While the standard for review of administrative proceedings must allow for judicial scrutiny of some claims of constitutional error, see Burnham v. Administrator,184 Conn. 317, 322, 439 A.2d 1008 (1981), this can only be in cases where the alleged constitutional violation is fundamental and the record adequately supports the claim. This has been the standard in criminal cases for almost two decades, See, State v. Evans, 165 Conn. 61, 70, 327 A.2d 576 (1973), and no policy reason exists for a more latitudinarian standard in civil cases. Under this standard, an equal protection claim like that raised here is singularly inappropriate for an initial review on appeal since "The commission is not constitutionally required to treat all landowners identically without regard to relevant differences among them." Mario v. Town of Fairfield,217 Conn. 164, 175, 585 A.2d 87 (1991). Much will depend on the particular facts of the cases that are being compared, and in this regard the expertise of the ZBA and its knowledge of the locality are important considerations that must be taken into account. When an equal protection claim like this is raised for the first time on appeal, the court is necessarily asked to decide a fact-specific case in the absence of any factual observations or deliberations by the ae agency charged by law with an expertise concerning these very facts. This the court should not do. "If the facts revealed by the record are insufficient, unclear or ambiguous as to whether a constitutional violation has occurred, we will not attempt to supplement or reconstruct the record, or to make factual determinations, in order to decide the [appellant's] claim." State v. Golding,213 Conn. 233, 240, 567 A.2d 823 (1989).
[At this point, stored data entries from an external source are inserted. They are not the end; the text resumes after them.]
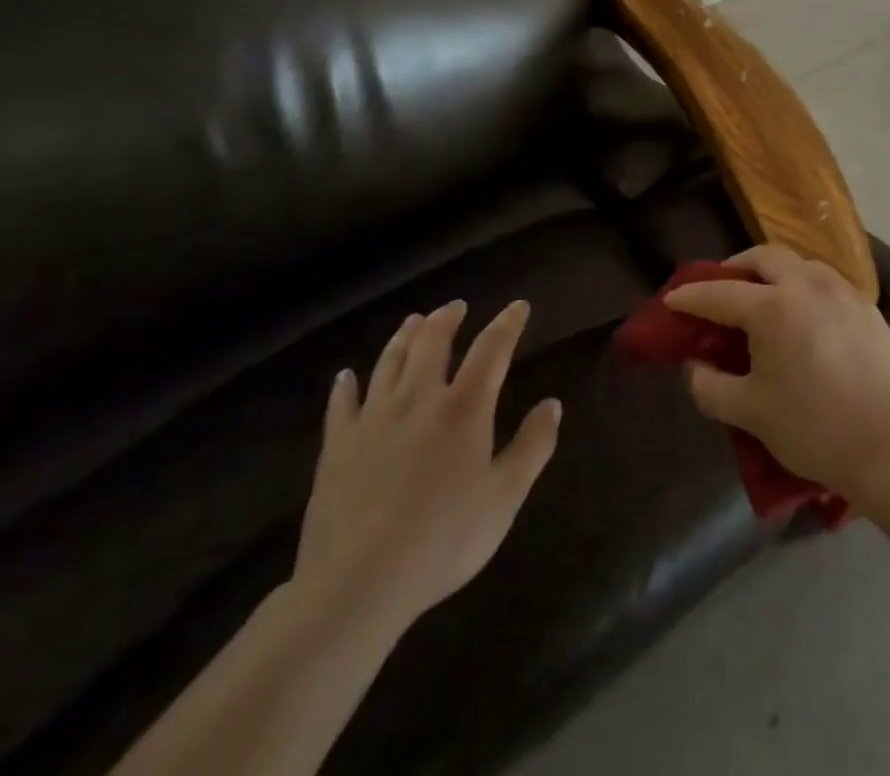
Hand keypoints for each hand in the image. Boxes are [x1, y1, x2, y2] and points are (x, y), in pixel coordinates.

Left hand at [292, 300, 560, 640]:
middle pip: (432, 342)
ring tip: (413, 322)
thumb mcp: (505, 498)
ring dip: (404, 337)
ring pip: (389, 362)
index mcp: (464, 407)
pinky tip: (347, 376)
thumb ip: (533, 446)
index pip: (491, 349)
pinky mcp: (336, 446)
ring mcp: (372, 419)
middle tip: (456, 306)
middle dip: (447, 319)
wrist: (358, 583)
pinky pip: (342, 403)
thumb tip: (552, 404)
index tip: (518, 306)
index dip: (507, 324)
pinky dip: (347, 385)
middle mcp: (418, 399)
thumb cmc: (444, 539)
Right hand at [666, 246, 889, 500]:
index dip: (691, 297)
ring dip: (775, 272)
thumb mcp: (749, 412)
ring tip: (764, 297)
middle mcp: (808, 285)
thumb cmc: (812, 428)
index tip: (671, 300)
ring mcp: (843, 293)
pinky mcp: (868, 309)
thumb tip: (694, 366)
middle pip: (765, 257)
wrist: (889, 446)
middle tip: (722, 287)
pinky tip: (805, 315)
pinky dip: (805, 287)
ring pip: (801, 263)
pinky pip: (828, 283)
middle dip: (736, 266)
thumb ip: (710, 385)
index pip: (720, 294)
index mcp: (773, 307)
C. THE ZBA'S CHARACTERIZATION OF CANTILLON'S REQUEST AS ONE FOR A VARIANCE.
Cantillon's final claim is that the ZBA erred in CT Page 4307 characterizing his application before it as one for a variance. As discussed above, the cryptic nature of Cantillon's handwritten note caused much confusion in the ZBA- Cantillon had, it is true, originally applied for a certificate of zoning compliance, but his note to the ZBA contained no real clue as to the legal path he wished that latter body to follow, and his attorney at the hearing expressly asked for a variance. Under these circumstances, the ZBA followed the prudent course and treated Cantillon's request as both an appeal from the denial of his application for a certificate of zoning compliance and a request for a variance. At the very least, the ZBA's generous decision to treat the request in this bipartite manner cannot now be attacked by Cantillon as error. Any defect here was waived by Cantillon when he appeared at the hearing, represented by counsel, and affirmatively invited the treatment of which he now complains. See Dram Associates v. Planning and Zoning Commission, 21 Conn. App. 538, 544, 574 A.2d 1317 (1990).
IV. CONCLUSION
For the foregoing reasons, the appeal is dismissed. Dated at Waterbury, this 7th day of May, 1991.